Late-onset and cumulative toxicity complicate real-time decision-making. Joint TITE-CRM addresses delayed efficacy and toxicity by weighting partial follow-up, while BE-BOIN uses time-to-event imputation for pending DLT outcomes and permits backfilling to safe, active lower doses during escalation (Barnett et al., 2022, Chen et al., 14 Sep 2025). These methods are responses to a practical misconception: that precise dose optimization can be layered onto conventional escalation without redesigning accrual, follow-up, and decision rules. The literature instead treats timeliness of endpoint ascertainment as a first-order design constraint.

Software and implementation have also become part of the field’s infrastructure. The generalized MCP-Mod framework is implemented in the DoseFinding R package (Pinheiro et al., 2013). Reviews point to trialdesign.org modules for BOIN12, TITE-BOIN12, MERIT, and DROID, and to dedicated EffTox software (Yuan et al., 2023). MATS and hybrid dose-escalation designs are accompanied by Shiny applications (Jiang et al., 2023, Liao et al., 2023).
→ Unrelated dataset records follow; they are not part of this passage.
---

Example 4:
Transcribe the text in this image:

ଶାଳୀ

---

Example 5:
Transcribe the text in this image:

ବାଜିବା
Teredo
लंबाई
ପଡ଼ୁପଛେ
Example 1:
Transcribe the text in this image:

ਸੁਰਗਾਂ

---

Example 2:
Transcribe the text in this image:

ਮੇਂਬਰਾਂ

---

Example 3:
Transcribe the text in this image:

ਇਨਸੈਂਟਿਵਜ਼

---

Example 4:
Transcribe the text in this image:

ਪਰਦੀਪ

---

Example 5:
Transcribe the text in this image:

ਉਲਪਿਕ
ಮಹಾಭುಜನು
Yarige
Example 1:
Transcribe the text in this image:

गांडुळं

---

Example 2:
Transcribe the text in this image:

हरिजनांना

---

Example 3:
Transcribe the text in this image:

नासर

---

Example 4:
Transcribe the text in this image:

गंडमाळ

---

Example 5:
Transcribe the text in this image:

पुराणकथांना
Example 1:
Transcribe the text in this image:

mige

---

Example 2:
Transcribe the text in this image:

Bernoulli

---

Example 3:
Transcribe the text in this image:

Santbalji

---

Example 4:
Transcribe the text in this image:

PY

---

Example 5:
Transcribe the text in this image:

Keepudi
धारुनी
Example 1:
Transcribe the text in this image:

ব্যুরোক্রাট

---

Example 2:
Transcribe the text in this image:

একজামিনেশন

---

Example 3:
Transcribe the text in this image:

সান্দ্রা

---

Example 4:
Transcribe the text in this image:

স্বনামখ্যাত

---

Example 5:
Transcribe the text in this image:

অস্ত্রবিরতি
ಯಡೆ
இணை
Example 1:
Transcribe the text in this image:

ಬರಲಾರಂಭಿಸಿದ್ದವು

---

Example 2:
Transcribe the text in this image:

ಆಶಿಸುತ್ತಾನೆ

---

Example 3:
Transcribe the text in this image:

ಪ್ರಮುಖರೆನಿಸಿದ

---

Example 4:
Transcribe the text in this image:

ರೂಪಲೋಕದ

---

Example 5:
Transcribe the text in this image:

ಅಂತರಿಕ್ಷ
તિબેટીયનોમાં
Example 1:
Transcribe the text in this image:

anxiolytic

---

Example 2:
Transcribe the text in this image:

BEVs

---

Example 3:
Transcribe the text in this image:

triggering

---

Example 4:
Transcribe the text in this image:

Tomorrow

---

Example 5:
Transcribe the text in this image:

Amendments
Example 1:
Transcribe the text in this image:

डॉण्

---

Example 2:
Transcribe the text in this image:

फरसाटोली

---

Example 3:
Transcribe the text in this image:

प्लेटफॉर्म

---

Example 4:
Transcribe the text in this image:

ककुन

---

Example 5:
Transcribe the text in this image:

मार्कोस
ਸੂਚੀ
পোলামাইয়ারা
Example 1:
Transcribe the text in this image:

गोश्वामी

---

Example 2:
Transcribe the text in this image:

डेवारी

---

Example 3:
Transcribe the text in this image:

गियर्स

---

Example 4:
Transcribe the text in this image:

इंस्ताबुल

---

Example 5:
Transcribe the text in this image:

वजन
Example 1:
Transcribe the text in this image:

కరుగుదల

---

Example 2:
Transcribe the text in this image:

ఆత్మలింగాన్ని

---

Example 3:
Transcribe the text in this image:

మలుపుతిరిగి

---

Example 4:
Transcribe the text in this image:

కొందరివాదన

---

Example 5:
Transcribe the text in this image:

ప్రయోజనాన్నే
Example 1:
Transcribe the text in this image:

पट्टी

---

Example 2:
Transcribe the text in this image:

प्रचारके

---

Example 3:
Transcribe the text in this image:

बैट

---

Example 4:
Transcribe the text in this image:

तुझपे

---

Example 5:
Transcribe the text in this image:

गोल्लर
A plausible implication is that the recent expansion of PDF methods is inseparable from simulation-based calibration and deployable software, because most of the proposed designs are adaptive, multi-criterion, and operationally nontrivial.

7. Debates, limitations, and future directions

The literature contains several active debates. The first concerns whether MTD-centered designs remain defensible. Critics argue that conventional escalation is incompatible with reasonable expectations of safety when PKPD heterogeneity is large, and that treating patients as exchangeable is “indefensible” (Norris, 2020). More moderate accounts do not reject escalation entirely, but replace single-dose thinking with staged optimization in which MTD or maximum administered dose is merely an upper boundary before RDE or OBD evaluation (Liao et al., 2023).
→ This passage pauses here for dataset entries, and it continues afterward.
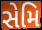
સેમિ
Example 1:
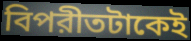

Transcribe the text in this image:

বিপরীতটাকেই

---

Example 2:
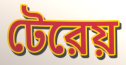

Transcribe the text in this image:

টেরেয়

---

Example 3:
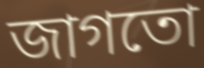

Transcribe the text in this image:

জাগতো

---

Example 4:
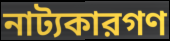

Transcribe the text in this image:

নাট্যকারগণ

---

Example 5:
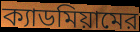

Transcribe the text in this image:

ক্যাডমিয়ামের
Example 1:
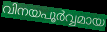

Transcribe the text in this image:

വിനയപൂർവ്വമായ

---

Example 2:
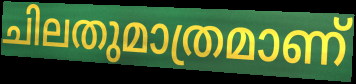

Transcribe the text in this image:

ചിലതുമാത്രമാണ്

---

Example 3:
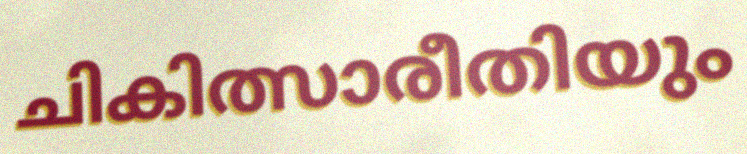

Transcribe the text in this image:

ചികിത്സാരീതിയും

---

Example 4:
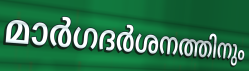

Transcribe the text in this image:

മാർഗദർശനത്തിനും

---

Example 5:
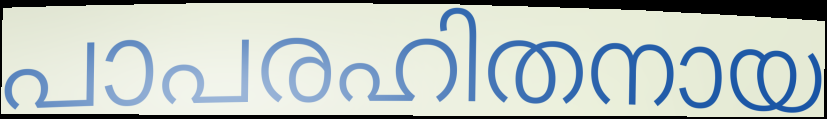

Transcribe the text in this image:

പാപരഹിതനായ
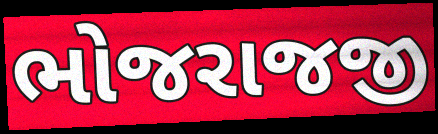
ભોજરાજજી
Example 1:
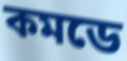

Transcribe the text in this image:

কমডে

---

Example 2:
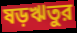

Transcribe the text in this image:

ষড়ঋতুর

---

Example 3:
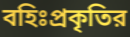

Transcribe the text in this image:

বহিঃপ্রকৃতির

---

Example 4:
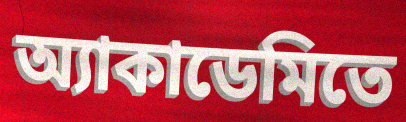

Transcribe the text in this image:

অ্যাকাডেমিতে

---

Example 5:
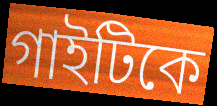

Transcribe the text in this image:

গাইটিকে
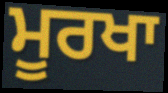
ਮੂਰਖਾ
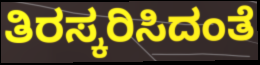
ತಿರಸ್ಕರಿಸಿದಂತೆ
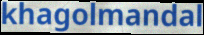
khagolmandal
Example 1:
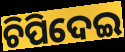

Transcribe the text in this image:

ଚିପିଦେଇ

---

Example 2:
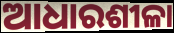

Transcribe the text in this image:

ଆଧାରଶୀଳା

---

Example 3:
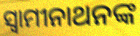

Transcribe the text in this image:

ସ୍ଵାମୀନାଥନଙ୍କ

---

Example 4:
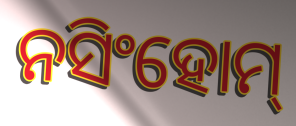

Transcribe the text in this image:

ନସିଂହୋମ୍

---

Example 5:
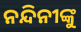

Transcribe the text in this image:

ନନ୍ଦିନୀଙ୍କୁ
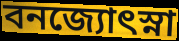
বনজ্যোৎস্না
The second debate concerns model specification. MCP-Mod is widely used and regulator-endorsed, but recent work emphasizes its sensitivity to misspecification and proposes model-free alternatives such as MAP-curvature and SEMAP-curvature (Han et al., 28 Sep 2025). Similar tensions appear between fully model-based methods, which can borrow information efficiently but may be computationally heavier or assumption-sensitive, and model-assisted methods, which are often simpler and more transparent but may be less flexible (Barnett et al., 2022, Chen et al., 14 Sep 2025).

A third issue is how far personalization can realistically go in early-phase trials. PK-driven individualization and GP-based personalized combination optimization offer formal mechanisms for patient-specific dosing (Lee et al., 5 Sep 2025, Willard et al., 2024). At the same time, several papers note practical prerequisites: timely PK profiling, reliable predictive modeling, small-sample feasibility, and careful prior specification (Lee et al., 5 Sep 2025, Zhu et al., 2020, Han et al., 28 Sep 2025). This suggests that “precision” may range from modest subgroup-specific recommendations to genuinely individualized dose assignment, depending on the data structure and operational capacity.
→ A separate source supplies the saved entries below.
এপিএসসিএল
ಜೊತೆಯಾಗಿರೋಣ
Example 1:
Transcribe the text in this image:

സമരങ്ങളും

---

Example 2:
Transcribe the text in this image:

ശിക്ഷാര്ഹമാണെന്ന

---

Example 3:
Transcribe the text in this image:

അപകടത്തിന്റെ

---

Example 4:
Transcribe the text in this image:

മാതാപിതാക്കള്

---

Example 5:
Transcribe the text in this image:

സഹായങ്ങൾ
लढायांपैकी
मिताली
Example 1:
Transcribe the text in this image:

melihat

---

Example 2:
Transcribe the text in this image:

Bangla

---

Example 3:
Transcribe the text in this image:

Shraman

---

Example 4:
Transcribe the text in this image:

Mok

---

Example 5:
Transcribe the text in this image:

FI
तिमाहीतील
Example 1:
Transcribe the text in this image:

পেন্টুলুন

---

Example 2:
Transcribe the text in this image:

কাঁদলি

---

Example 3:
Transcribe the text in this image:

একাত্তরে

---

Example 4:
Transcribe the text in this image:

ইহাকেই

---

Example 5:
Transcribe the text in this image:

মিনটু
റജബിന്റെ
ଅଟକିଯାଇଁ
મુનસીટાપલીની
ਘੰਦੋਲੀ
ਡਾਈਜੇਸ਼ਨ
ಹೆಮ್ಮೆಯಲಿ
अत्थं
Future directions named in the literature include broader use of historical borrowing, extension to multiple historical datasets, adaptive and longitudinal designs, and richer integration of biological mediators, PK/PD, and patient heterogeneity (Han et al., 28 Sep 2025, Yang et al., 2024, Maity et al., 2024). Across these strands, the core trajectory is consistent: PDF is evolving from a toxicity-threshold exercise into a general framework for adaptive decision-making under heterogeneity, model uncertainty, delayed outcomes, and multidimensional evidence.